Pastick Katelyn A, Bangdiwala Ananta S, Abassi Mahsa, Flynn Andrew G, Morawski Bozena M, Musubire Abdu K, Eneh Prosperity C, Schutz Charlotte, Taseera Kabanda, Rhein Joshua, Hullsiek Kathy Huppler, Nicol Melanie R, Vidal Jose E, Nakasujja Noeline, Meintjes Graeme, Muzoora Conrad, Meya David B, Boulware David R
University of Minnesota, Minneapolis, Minnesota, USA.
Infectious Diseases Institute, Makerere University, Kampala, Uganda.
Open Forum Infect Dis. 2019 Nov 5;6(11):ofz478. doi: 10.1093/ofid/ofz478. eCollection 2019 Nov.
Seizures commonly occur in patients with cryptococcal meningitis, yet risk factors and outcomes related to seizures are not well described.
We performed post hoc analyses on participants prospectively enrolled in 3 separate human immunodeficiency virus (HIV)-associated cryptococcal meningitis clinical trials during 2010-2017. Documentation of seizures at presentation or during hospitalization and antiseizure medication receipt identified participants with seizures. We summarized participant characteristics by seizure status via Kruskal-Wallis and χ tests. Cox proportional hazards models analyzed the relationship between seizures and mortality. We compared mean quantitative neurocognitive performance Z (QNPZ-8) scores, and individual domain z-scores, at 3-months using independent tests.
Among 821 HIV-infected cryptococcal meningitis participants, 28% (231 of 821) experienced seizures: 15.5% (127 of 821) experienced seizures at presentation, and 12.7% (104 of 821) experienced incident seizures. Participants with seizures at presentation had a significantly lower Glasgow coma scale ([GCS] <15; < .001), CD4 count (<50 cells/mcL; = .02), and higher cerebrospinal fluid (CSF) opening pressure (>25 cm HO; = .004) when compared with participants who never experienced seizures. Cerebrospinal fluid fungal burden was higher among those with seizures at presentation (125 000 colony-forming units [CFU]/mL CSF) and with seizures during follow-up (92 000 CFU/mL) compared with those who never experienced seizures (36 000 CFU/mL, < .001).
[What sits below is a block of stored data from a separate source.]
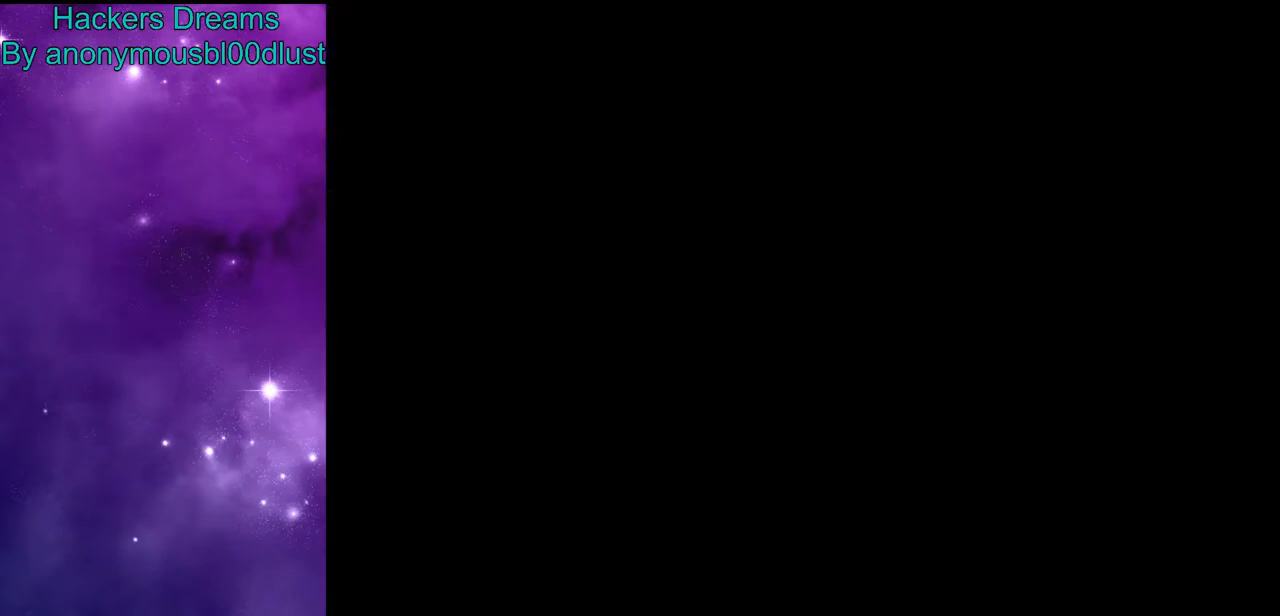
{"buttons": ["Y"], "events": [[200, "Y", "down"]]}
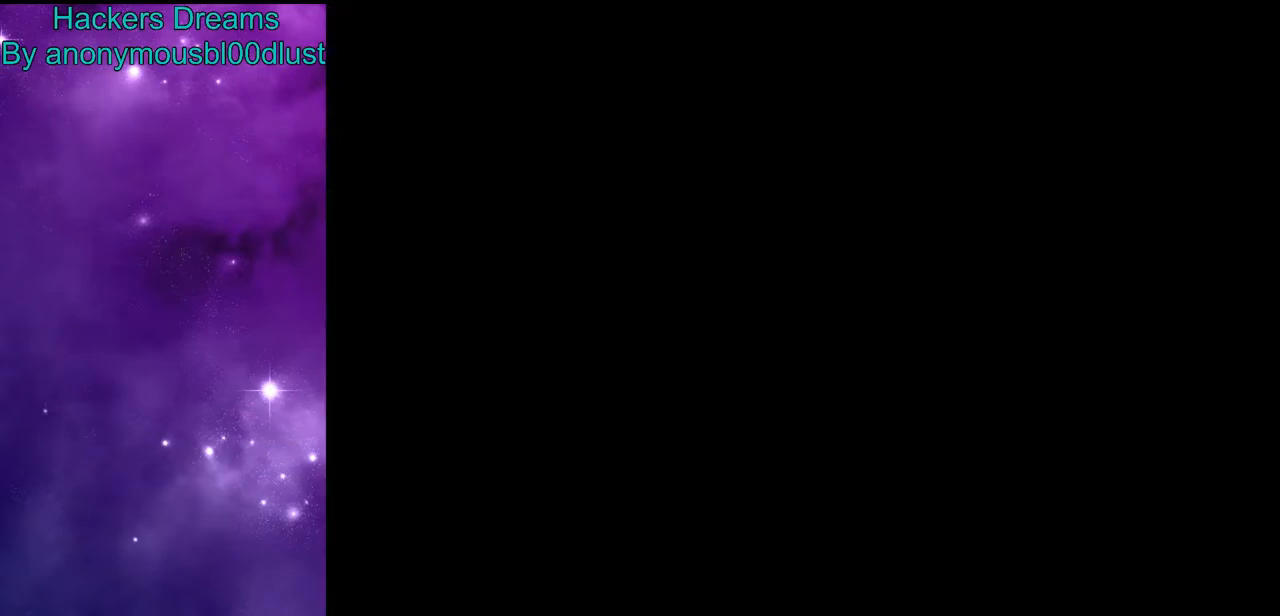
{"buttons": ["Y"], "events": []}
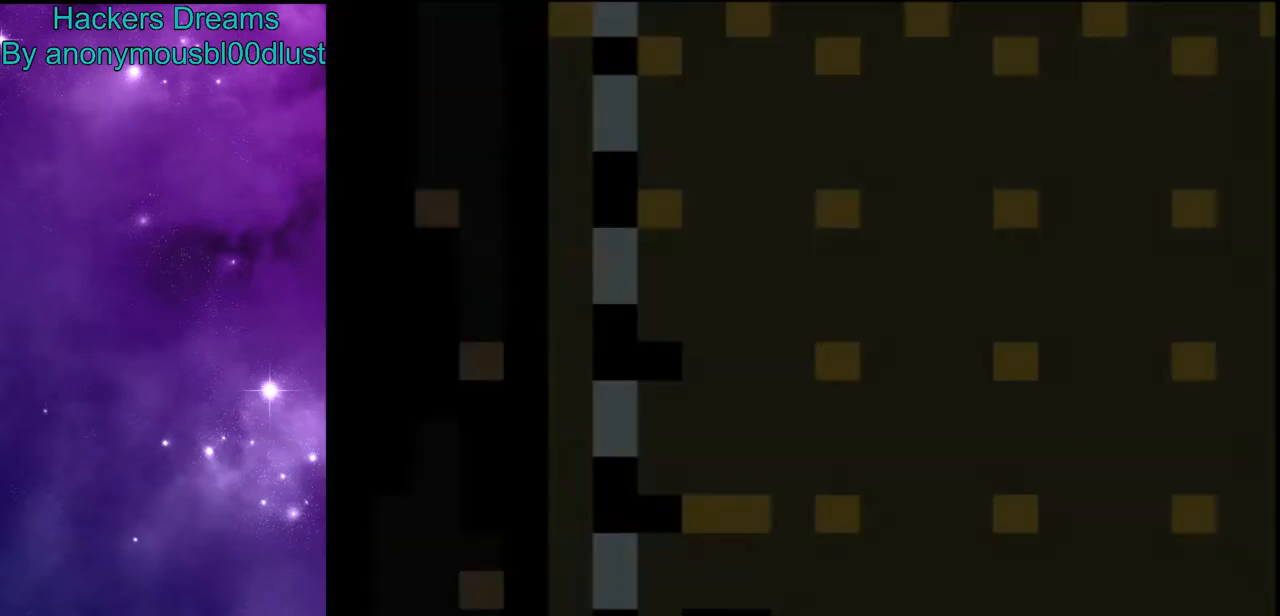
{"buttons": ["Y"], "events": []}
Seizures were associated with increased 10-week mortality (adjusted hazard ratio = 1.45; 95% confidence interval, 1.11-1.89). Participants with seizures had lower neurocognitive function at 3 months (QNPZ-8 = -1.87) compared with those without seizures (QNPZ-8 = -1.36; < .001).
Seizures were common in this HIV-associated cryptococcal meningitis cohort and were associated with decreased survival and neurocognitive function.
癫痫发作在隐球菌性脑膜炎患者中很常见,但与癫痫发作相关的危险因素和预后情况尚未得到充分描述。
我们对2010年至2017年期间前瞻性纳入3项独立的人类免疫缺陷病毒(HIV)相关隐球菌性脑膜炎临床试验的参与者进行了事后分析。通过记录就诊时或住院期间的癫痫发作情况以及抗癫痫药物的使用情况来确定有癫痫发作的参与者。我们通过Kruskal-Wallis检验和χ²检验按癫痫发作状态总结参与者特征。Cox比例风险模型分析癫痫发作与死亡率之间的关系。我们使用独立t检验比较了3个月时的平均定量神经认知表现Z(QNPZ-8)评分以及各个领域的z评分。
在821名感染HIV的隐球菌性脑膜炎参与者中,28%(821名中的231名)经历过癫痫发作:15.5%(821名中的127名)在就诊时出现癫痫发作,12.7%(821名中的104名)出现新发癫痫发作。与从未经历过癫痫发作的参与者相比,就诊时出现癫痫发作的参与者格拉斯哥昏迷量表评分显著更低([GCS]<15;P<.001)、CD4细胞计数更低(<50个细胞/微升;P = .02),且脑脊液(CSF)初压更高(>25 cm H₂O;P = .004)。与从未经历过癫痫发作的参与者(36000菌落形成单位[CFU]/毫升脑脊液)相比,就诊时出现癫痫发作的参与者(125000 CFU/毫升脑脊液)以及随访期间出现癫痫发作的参与者(92000 CFU/毫升)的脑脊液真菌负荷更高(P<.001)。癫痫发作与10周死亡率增加相关(调整后的风险比 = 1.45;95%置信区间,1.11 - 1.89)。与未出现癫痫发作的参与者(QNPZ-8 = -1.36;P<.001)相比,出现癫痫发作的参与者在3个月时神经认知功能更低(QNPZ-8 = -1.87)。
在这个与HIV相关的隐球菌性脑膜炎队列中,癫痫发作很常见,且与生存率降低和神经认知功能下降相关。